§ **Instrução 1**
No trecho sobre a boa-fé no Código Civil, que explicação começa com as palavras "É que aquele se baseou" para a diferença entre o Código Civil de 1916 e o de 2002? Responda em até três frases.
§ **Instrução 2**
Dê continuidade ao texto sobre a boa-fé no Código Civil a partir da última frase apresentada.

§ **Trecho do documento**
----
A boa-fé não constitui um imperativo ético abstrato, mas sim uma norma que condiciona e legitima toda a experiência jurídica, desde a interpretação dos mandamentos legais e das cláusulas contratuais até as suas últimas conseqüências.

19/8/2003

Boa-fé no Código Civil

 

Prof. Miguel Reale*

 

O constante valor dado à boa-fé constitui uma das mais relevantes diferenças entre o Código Civil de 1916 e o de 2002, que o substituiu.

 

É que aquele se baseou no anteprojeto escrito por Clovis Bevilacqua, na última década do século 19, tendo esse insigne jurisconsulto se baseado, além de no Código de Napoleão e na legislação luso-brasileira anterior, nos ensinamentos da escola alemã dos pandectistas, entre os quais figuravam os elaboradores do Código Civil alemão, o BGB que entrou em vigor em 1900.
----
§ **Itens de dados**
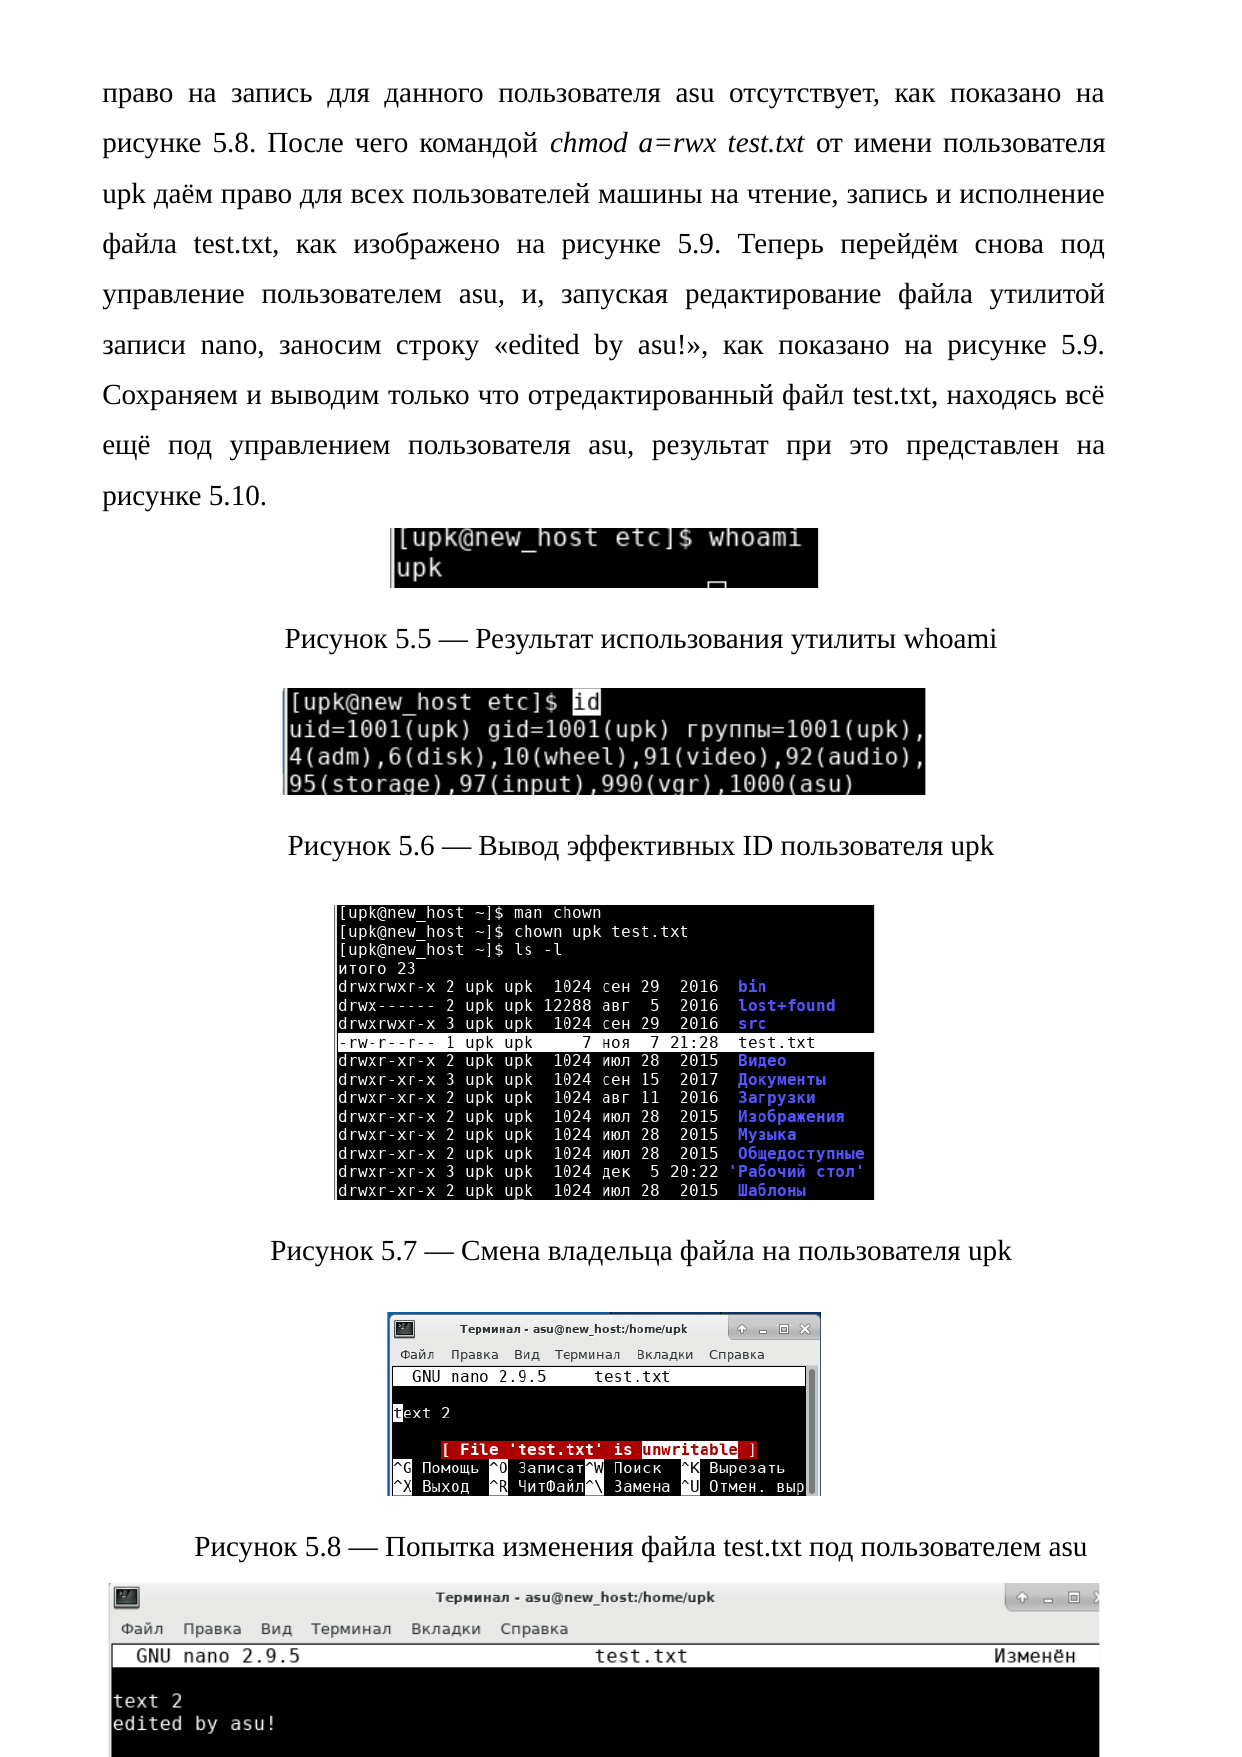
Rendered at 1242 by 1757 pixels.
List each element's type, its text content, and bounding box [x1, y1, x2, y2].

text Рисунок 5.7 — Смена владельца файла на пользователя upk [102, 1233, 1106, 1267]
picture [108, 1583, 1100, 1757]
text Рисунок 5.8 — Попытка изменения файла test.txt под пользователем asu [102, 1529, 1106, 1562]
picture [282, 688, 926, 795]
text Рисунок 5.6 — Вывод эффективных ID пользователя upk [102, 828, 1106, 861]
picture [334, 905, 875, 1200]
list право на запись для данного пользователя asu отсутствует, как показано на рисунке 5.8. После чего командой chmod a=rwx test.txt от имени пользователя upk даём право для всех пользователей машины на чтение, запись и исполнение файла test.txt, как изображено на рисунке 5.9. Теперь перейдём снова под управление пользователем asu, и, запуская редактирование файла утилитой записи nano, заносим строку «edited by asu!», как показано на рисунке 5.9. Сохраняем и выводим только что отредактированный файл test.txt, находясь всё ещё под управлением пользователя asu, результат при это представлен на рисунке 5.10. [102, 75, 1106, 511]
text Рисунок 5.5 — Результат использования утилиты whoami [102, 621, 1106, 654]
picture [387, 1312, 821, 1496]
picture [390, 528, 819, 588]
----
§ **Resposta 1**
O Código de 1916 se baseou no anteprojeto escrito por Clovis Bevilacqua na última década do século 19. Para isso, Bevilacqua apoiou-se no Código de Napoleão, na legislação luso-brasileira anterior e nos ensinamentos da escola alemã dos pandectistas. Entre os pandectistas estavam os elaboradores do BGB, o Código Civil alemão que entrou em vigor em 1900.

§ **Resposta 2**
O pandectismo, assim denominado por seu apego às diretrizes do Direito Romano codificado pelo imperador Justiniano, se caracterizou pelo propósito de resolver as questões jurídicas de preferência mediante conceitos e categorias da própria Ciência do Direito.

 

É claro que nenhum jurista pode ser contrário à elaboração de "categorias jurídicas" destinadas à disciplina dos fatos sociais, atendendo às exigências da igualdade entre fatos da mesma espécie, mas o que é criticável é pretender que tal solução seja obtida tão-somente graças a fórmulas de natureza jurídica, sem levar em conta os fins éticos e econômicos, por aqueles também reclamados.

 

O que aqui se critica é o exclusivismo jurídico dominante na visão positivista do Direito, que se contenta com princípios e regras de caráter empírico ou factual.

 

A vida do Direito não se reduz a uma sucessão de fatos desvinculados dos valores que lhes dão sentido e significado, de cuja correlação dialética emerge a regula iuris.

 

Daí a orientação assumida pelos autores do anteprojeto do Código Civil, sistematizado e publicado em 1972, o qual, devidamente revisto, culminou no projeto de 1975, enviado ao Congresso Nacional, nele já apresentada a eticidade, cuja raiz é a boa-fé, como um dos princípios diretores que o distinguem do individualismo do código revogado de 1916.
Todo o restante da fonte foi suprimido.